Running fast, short or long distance runs can not only highly affect our body, but also our brain. Why does our body’s energy levels go up and down during a long-distance run? Why is it so challenging and difficult to correct and change our running form and bio-mechanics? Why is it so difficult to change our stride, pace and form? The Central Governor (our brain) is in charge of protecting our overall system from any harm. The brain determines how hard and long our body can run without causing any damage. Often, the brain, not the muscle is actually responsible for some severe reactions such as bonking, cramping and even nausea. The brain controls and gradually disengages physiological systems (neuromuscular activation) in order to protect our vital organs from overload and depletion. When running an ultra-distance, muscle activation decreases after long effort. That explains why at some point some of our muscles like quads, calves become so sore. But once we get closer to the last section of a long-distance run, often our neuromuscular firing increases. The reason is once our brain believes that we are safe and closer to the end of an Ultra, it will release more energy.

This Central Governor Theory explains the up and down nature of both pain and fatigue during ultra-races, even though the actual muscle strain continues to increase. The brain mostly cares about itself, it will do anything to protect itself. During long-distance running, why would the brain choose to de-activate useful muscles? The Central Governor probably believes that those specific muscles are using too much energy or are pushing too hard, because the brain is in charge, it needs to come first. That’s why when we try to correct our running form, we struggle to make changes in our stride and bio-mechanics.

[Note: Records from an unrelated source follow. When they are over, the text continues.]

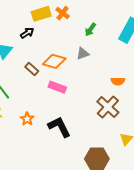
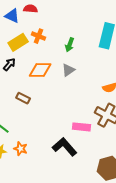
orange diamond: (54, 61) -> (40, 70), moved
pink rectangle: (57, 87) -> (82, 127), moved
orange star: (27, 119) -> (21, 149), moved

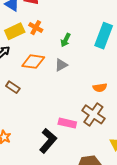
black L-shape: (65, 147) -> (48, 141), turned 75

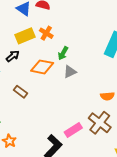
green arrow: (66, 40) -> (63, 53), moved
pink rectangle: (67, 123) -> (73, 130), turned -48

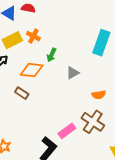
gray triangle: (70, 72) -> (73, 73), moved
brown rectangle: (20, 92) -> (22, 93), moved

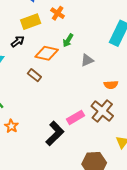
orange cross: (33, 36) -> (58, 13), moved

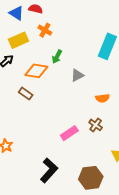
brown cross: (102, 111) -> (96, 125), size x0.6
black L-shape: (55, 133) -> (49, 170), moved

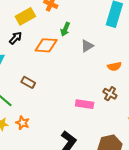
brown rectangle: (26, 94) -> (28, 82), moved
pink rectangle: (69, 133) -> (85, 104), turned 48

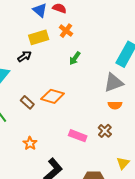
orange diamond: (46, 45) -> (53, 96), moved
gray triangle: (87, 46) -> (113, 83), moved, size x1.5
orange star: (23, 123) -> (30, 143), moved

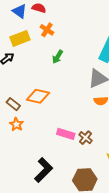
brown cross: (105, 131) -> (86, 138), moved
orange star: (30, 143) -> (16, 124), moved

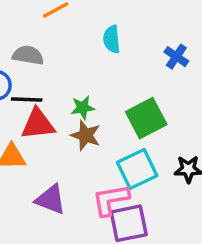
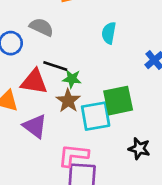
black line: (27, 100) -> (55, 66), moved
cyan square: (137, 169) -> (96, 116), moved
purple triangle: (51, 199) -> (35, 126), moved

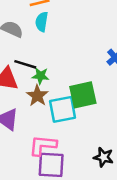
cyan semicircle: (109, 33) -> (42, 22), moved
black star: (139, 149) -> (103, 157), moved

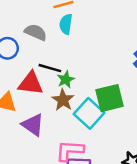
green star: (40, 76) -> (66, 79), turned -30
cyan square: (63, 109) -> (89, 113), turned -36

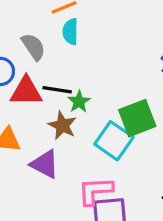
gray semicircle: (36, 32) -> (33, 47), turned 40
red triangle: (31, 83) -> (26, 91), moved
brown star: (63, 100) -> (62, 125), moved

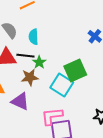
cyan semicircle: (70, 32) -> (34, 37), moved
brown star: (62, 125) -> (30, 77), turned -30

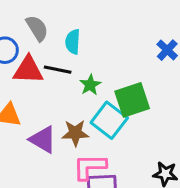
green star: (39, 62) -> (90, 85), moved
brown star: (30, 77) -> (75, 133), moved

The two most common flaws in ultra-runners:

Insufficient forward lean
Limited hip power (lift and push off)
As proper running form, slight forward lean and strong hips are essential in maximizing speed and minimizing stress. That is why most runners tend to shuffle upright once the body gets tired- Safety. According to our brain, leaning forward is perceived as fall risk, that’s why our brain controls our running form by sending messages to the body to stay upright. As for hips, lifting high and pushing strong is more powerful and energy-efficient.  But the brain sees that as lifting the foot too high off the ground is risky, especially when running on trails. According to the brain, the closer your feet are to the ground the safer you are, that is why the brain blocks the hip power. In reality, upright shuffling stride on the trail can create more falls. To be safer and stronger running long-distances on the trail, we need to have proper form, lifting our feet, slightly leaning forward and using our hips.

How can we unlock our brain and control our Central Governor? Training

People often look at training simply as physiological adaptation, but to convince our brain that what we are doing, running fast and far, lifting our feet, using our hip strength, leaning forward is safe, is a very crucial part of our training. We can train our brain to feel safe running long-distance on more technical terrain, especially once our body starts to feel tired. Train your body and brain so you can enjoy long-distance running!

Train Hard, Eat Right, and Feel Great!